The bumper sticker on my car reads, “Win or Die, Held End the Cruelty and Killing of Greyhound Racing.” The words may sound harsh, but the words hold truth. Many ex-racing greyhounds are inhumanely mistreated, abused, discarded, or even killed simply because they cannot win for their greedy greyhound owners. My ultimate goal is to rescue as many as I possibly can; more information can be obtained from GREY2KUSA.org.
Dog racing is simply a life all about cages and muzzles. While racing at a particular track, dogs are kept in kennels at the track or nearby. And in these kennels, they are confined in crates stacked in tiers, each one just large enough for a dog to stand or lie down. Their bedding usually consists of shredded newspapers or carpet scraps. Rescued dogs often have open sores as a result of constant rubbing against the wire mesh of the crates. The dogs are taken out a few times throughout the day, either for training or to relieve themselves. Otherwise, they are locked in the crates for twenty hours a day or more. They must wear rigid plastic or metal muzzles whenever they are let out. They race only once every four days.
Racing greyhounds are fed raw “4-D” meat, which is deemed unfit for human consumption and taken from animals that are diseased, injured, or dying between transit and slaughter. Because of the large number of dogs confined in such small areas and the constant turnover, parasite infestation is inevitable. Therefore, greyhounds are often heavily infested with fleas, ticks, and internal parasites. Injuries on the track are also common and veterinary care is often cursory—many times limited to the barest first aid since many of these dogs will not race again. The legs of many greyhounds also testify to the hasty and careless setting of fractures at the track. It is not unheard of for adoption kennels to receive dogs whose fractures have been left untreated for weeks. However, these greyhounds are the “lucky” ones since they were not killed immediately.

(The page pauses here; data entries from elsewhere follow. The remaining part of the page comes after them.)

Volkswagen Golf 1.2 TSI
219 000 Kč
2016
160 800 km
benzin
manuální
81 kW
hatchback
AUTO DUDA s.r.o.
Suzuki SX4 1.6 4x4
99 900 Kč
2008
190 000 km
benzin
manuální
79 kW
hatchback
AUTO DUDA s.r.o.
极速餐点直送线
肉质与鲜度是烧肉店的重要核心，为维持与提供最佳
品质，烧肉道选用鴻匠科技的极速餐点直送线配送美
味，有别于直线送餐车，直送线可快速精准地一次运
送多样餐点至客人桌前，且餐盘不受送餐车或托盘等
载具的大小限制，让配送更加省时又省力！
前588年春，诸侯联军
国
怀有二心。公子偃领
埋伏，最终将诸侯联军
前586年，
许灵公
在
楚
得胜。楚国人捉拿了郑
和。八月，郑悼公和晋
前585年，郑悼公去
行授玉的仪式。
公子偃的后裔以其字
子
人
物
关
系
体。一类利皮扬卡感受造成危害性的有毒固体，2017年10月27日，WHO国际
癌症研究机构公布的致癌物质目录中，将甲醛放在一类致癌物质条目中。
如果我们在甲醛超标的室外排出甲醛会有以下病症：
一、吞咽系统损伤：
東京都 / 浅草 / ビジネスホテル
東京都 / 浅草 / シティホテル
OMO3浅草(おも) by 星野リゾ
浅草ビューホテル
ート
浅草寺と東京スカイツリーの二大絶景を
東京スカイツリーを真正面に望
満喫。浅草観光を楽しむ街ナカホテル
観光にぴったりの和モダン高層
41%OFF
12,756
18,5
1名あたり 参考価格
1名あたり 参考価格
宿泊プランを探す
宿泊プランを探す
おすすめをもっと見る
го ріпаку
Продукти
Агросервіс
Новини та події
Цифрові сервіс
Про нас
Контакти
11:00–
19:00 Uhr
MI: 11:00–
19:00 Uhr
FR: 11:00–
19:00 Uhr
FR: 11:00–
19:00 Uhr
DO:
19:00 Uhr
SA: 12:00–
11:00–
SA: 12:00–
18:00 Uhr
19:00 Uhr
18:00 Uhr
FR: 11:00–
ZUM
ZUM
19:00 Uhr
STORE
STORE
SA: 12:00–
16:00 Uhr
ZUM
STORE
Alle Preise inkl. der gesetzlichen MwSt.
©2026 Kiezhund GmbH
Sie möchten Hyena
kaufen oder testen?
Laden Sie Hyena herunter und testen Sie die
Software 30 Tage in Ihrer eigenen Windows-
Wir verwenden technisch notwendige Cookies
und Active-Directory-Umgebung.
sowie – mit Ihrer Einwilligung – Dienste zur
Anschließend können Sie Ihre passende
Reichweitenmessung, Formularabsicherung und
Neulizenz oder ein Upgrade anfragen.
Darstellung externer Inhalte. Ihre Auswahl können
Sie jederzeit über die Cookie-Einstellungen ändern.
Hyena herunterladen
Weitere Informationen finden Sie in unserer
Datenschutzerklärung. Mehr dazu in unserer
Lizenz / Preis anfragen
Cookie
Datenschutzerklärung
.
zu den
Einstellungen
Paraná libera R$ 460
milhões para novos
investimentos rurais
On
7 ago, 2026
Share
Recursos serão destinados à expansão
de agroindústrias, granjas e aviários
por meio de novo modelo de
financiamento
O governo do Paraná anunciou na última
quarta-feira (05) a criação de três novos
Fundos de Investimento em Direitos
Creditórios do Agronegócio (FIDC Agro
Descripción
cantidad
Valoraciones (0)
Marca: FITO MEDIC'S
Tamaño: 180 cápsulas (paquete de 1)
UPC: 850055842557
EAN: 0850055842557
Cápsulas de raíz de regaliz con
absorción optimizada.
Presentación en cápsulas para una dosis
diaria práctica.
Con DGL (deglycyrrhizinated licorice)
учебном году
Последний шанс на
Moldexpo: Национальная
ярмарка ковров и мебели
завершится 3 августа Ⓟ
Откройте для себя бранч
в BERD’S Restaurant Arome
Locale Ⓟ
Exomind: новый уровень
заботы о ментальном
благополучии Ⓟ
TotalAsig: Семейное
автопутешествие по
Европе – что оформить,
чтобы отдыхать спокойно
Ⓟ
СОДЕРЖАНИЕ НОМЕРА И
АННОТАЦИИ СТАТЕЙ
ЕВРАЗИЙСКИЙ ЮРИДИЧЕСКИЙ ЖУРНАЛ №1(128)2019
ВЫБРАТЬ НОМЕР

The racing industry operates on the assumption that most of the dogs it produces will be killed. Industry representatives like to use the term “euthanized.” But euthanasia properly means the mercy killing of an individual/animal already dying and suffering unbearable pain. With the exception when applied to injured dogs, euthanasia in the racing world means something quite different—the deliberate killing of healthy greyhounds, many of them as young as two years old or younger, simply in order to maximize profits. Hard to believe, isn’t it? The exact number of dogs put down is unknown since many states are not required to keep disposition records. Some numbers are available: about 25,000 greyhounds simply disappear a year. They are not racing; they are not adopted; they are nowhere to be found. There have been discoveries of whole kennels full of dogs left to starve to death, as well as corpses of greyhounds taken out into the desert and shot, their tattooed ears removed to prevent identification. Hundreds of greyhounds are sold to laboratories every year for medical experiments, since their gentle disposition makes them tractable under stress.
Now for the good news. There are more than 150 privately-funded adoption organizations across the country. These are run by volunteers and funded by donations. They rescue and place approximately 15,000 greyhounds a year. Not only do they save greyhounds’ lives, but they create thousands of anti-racing activists, for people who adopt one or two greyhounds turn into people who want to save them all. Just like me. Greyhounds are their own best advocates. Just walking the streets of their own towns, they turn heads and raise the pity and indignation of passers-by. How can the public help? Don’t patronize greyhound racetracks. Write legislators and voice your concerns. And finally, adopt one of these beautiful, gentle, loving dogs and make them part of your families. It will be the best decision you have ever made.